Would you set down every entry shown below, precisely as written?
[[ GIVEN RECORDS open ]]
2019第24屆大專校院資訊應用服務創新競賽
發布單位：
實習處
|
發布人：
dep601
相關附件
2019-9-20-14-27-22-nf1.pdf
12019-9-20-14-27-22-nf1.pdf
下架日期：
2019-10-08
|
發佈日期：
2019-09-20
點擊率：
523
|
[[ GIVEN RECORDS closed ]]
◆ **SOLUTION BELOW**:
2019第24屆大專校院資訊應用服務創新競賽
發布單位：
實習處
|
發布人：
dep601
相關附件
2019-9-20-14-27-22-nf1.pdf
12019-9-20-14-27-22-nf1.pdf
下架日期：
2019-10-08
|
發佈日期：
2019-09-20
點擊率：
523
|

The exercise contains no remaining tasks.